Photo by Jesse Rieser
Hungry for a deep, dark, addictively absorbing novel? Read The Hunger Games by Suzanne Collins. The gripping story, a post-apocalyptic tale about a teenage girl who fights to survive lethal games televised for sport, has spent more than three years on The New York Times best-seller list, and the movie adaptation opened March 23.
The catch: It's teen lit.
But don't worry; the genre isn't just for the young. The boundary of these books being read only by teenagers just isn't there anymore, says David Levithan, a young-adult author and editorial director of Scholastic Press. Adults are really enjoying the books.They are also driving up revenues. Sales of books for children, teens and young adults rose by 12 percent from 2008 through 2010. (Sales of adult fiction, meanwhile, rose only 3.5 percent.)

* _SUPPLIED DATA_:
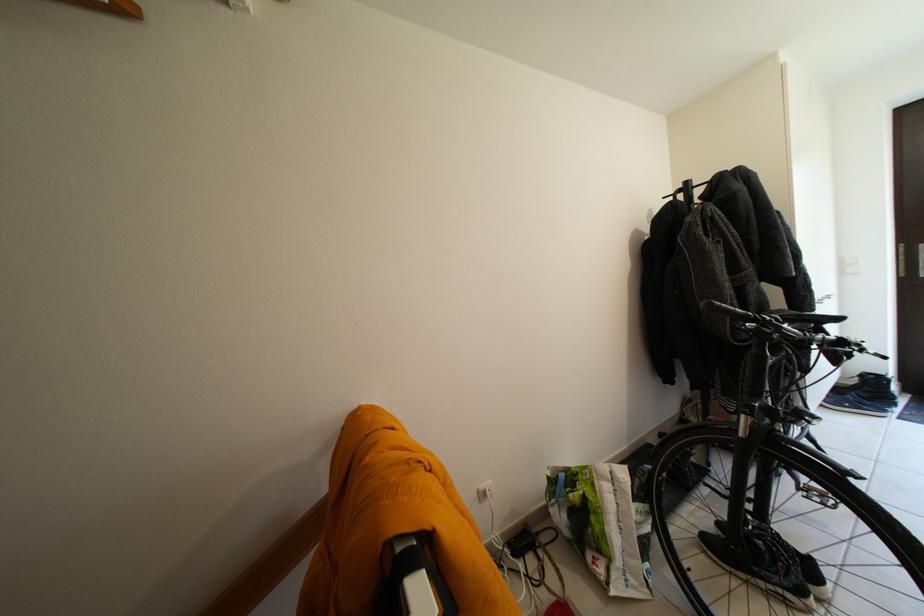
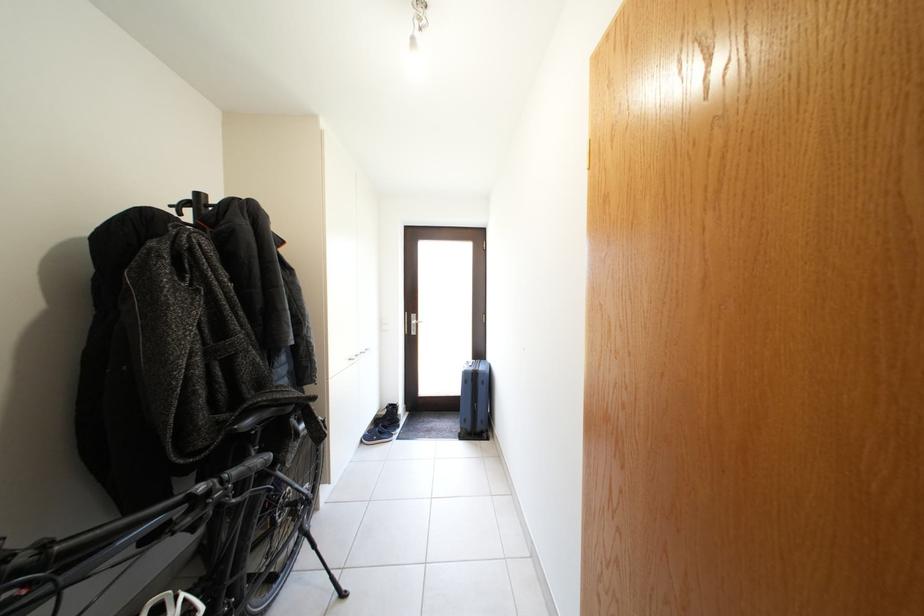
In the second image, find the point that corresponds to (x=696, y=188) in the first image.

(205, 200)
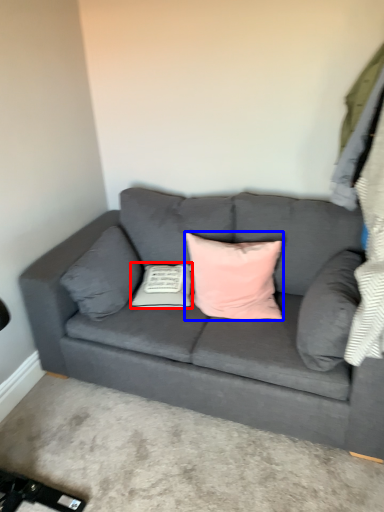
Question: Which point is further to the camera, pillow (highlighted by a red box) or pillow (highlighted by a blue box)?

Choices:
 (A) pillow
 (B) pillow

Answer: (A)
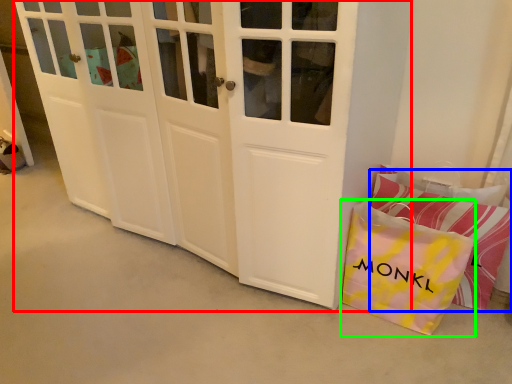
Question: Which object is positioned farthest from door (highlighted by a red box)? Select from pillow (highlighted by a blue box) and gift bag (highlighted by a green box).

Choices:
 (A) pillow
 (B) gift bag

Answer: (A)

==

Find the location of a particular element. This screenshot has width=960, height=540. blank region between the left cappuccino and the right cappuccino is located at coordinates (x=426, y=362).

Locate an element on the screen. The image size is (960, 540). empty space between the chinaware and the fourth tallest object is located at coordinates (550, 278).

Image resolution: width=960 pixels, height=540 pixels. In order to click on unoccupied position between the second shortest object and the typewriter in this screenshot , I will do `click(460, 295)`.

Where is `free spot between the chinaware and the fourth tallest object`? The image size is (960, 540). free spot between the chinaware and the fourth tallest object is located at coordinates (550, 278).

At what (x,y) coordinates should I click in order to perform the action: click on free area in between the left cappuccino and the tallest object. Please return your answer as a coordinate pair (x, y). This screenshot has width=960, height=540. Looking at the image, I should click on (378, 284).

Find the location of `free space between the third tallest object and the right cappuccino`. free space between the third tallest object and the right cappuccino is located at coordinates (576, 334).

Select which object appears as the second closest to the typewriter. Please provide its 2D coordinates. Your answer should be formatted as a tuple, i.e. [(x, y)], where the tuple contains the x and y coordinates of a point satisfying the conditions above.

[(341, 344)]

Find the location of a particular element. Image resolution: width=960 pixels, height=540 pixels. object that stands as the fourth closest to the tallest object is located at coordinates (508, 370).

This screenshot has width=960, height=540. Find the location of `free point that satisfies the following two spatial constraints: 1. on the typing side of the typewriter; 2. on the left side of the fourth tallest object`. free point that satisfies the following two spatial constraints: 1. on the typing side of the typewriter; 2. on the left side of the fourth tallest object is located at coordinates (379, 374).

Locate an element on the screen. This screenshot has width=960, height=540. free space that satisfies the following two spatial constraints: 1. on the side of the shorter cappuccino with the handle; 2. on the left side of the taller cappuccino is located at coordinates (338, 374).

* * *

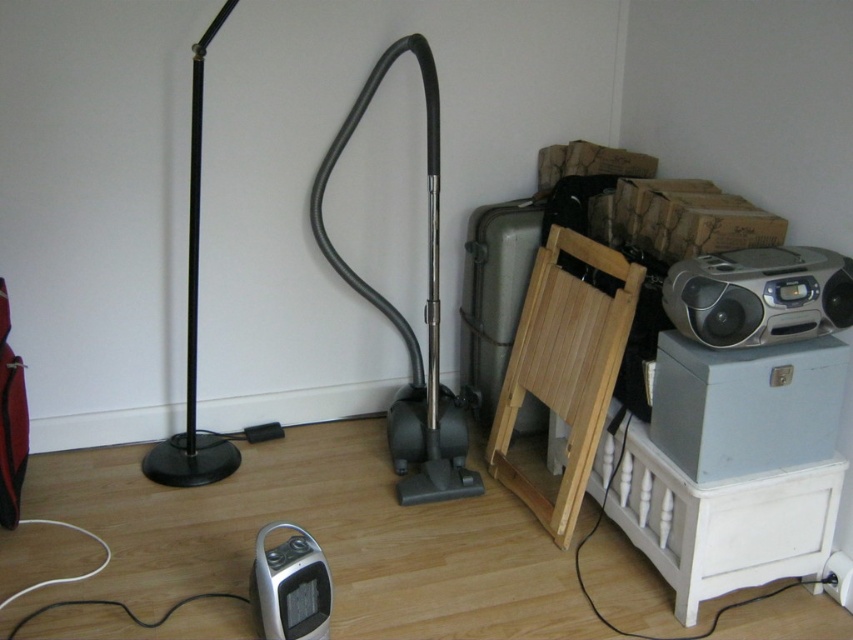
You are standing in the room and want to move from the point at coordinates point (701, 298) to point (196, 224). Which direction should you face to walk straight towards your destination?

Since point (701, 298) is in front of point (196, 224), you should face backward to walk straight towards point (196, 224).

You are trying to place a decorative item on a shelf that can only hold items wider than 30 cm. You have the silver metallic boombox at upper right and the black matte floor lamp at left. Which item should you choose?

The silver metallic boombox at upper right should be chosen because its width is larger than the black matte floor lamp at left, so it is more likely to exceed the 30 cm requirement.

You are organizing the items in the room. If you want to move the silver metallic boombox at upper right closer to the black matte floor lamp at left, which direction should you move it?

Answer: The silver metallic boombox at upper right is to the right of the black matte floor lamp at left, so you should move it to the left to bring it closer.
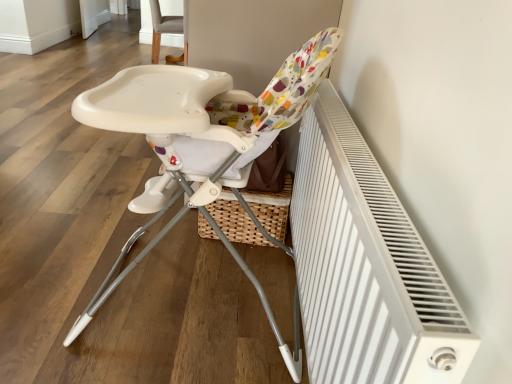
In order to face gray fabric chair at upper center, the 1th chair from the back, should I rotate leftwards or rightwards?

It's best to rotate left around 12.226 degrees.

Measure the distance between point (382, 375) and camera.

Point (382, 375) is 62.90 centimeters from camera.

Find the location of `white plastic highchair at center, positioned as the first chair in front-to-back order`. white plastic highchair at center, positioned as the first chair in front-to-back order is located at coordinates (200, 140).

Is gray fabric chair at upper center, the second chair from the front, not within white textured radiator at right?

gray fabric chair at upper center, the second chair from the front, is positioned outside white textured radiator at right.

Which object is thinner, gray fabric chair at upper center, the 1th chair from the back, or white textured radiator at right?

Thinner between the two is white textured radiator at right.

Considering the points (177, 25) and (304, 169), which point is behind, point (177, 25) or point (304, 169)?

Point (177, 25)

* _TASKS AND EXERCISES_:
[A] Answer these questions from the article on teen fiction, one answer per line:
(i) On what date did the movie adaptation of The Hunger Games open?
(ii) How long has The Hunger Games spent on The New York Times best-seller list?
(iii) By what percentage did sales of books for children, teens and young adults rise from 2008 through 2010?
[B] Name every person mentioned in the article on teen fiction.
[C] Resume the article on teen fiction with the next sentence after its last one.

* _PER-TASK ANSWERS_:
[A]
(i) March 23
(ii) More than three years
(iii) 12 percent

[B] Jesse Rieser, Suzanne Collins, David Levithan

[C]
Teen lit is so hot that best-selling adult authors like James Patterson, John Grisham and Candace Bushnell recently released their own young-adult titles. This is the best genre for escapism,says Becky Anderson, co-owner of Anderson's Bookshops in Illinois. "Budding romances, elaborate settings, well-planned plots — I realized I liked the young-adult books I was reading better than most adult ones," reveals retired English teacher Sharon Corbitt, 67, of Covina, California.
So which books should be on your list? Try our new picks and talk to — who else? teens. Then visit blogs such as TheStorySiren.com and StackedBooks.org to find even more titles. If you still worry this genre is too juvenile, don't. Levithan has gotten fan mail from readers ages 17 to 70. "A good book is a good book," he says, "whatever the category."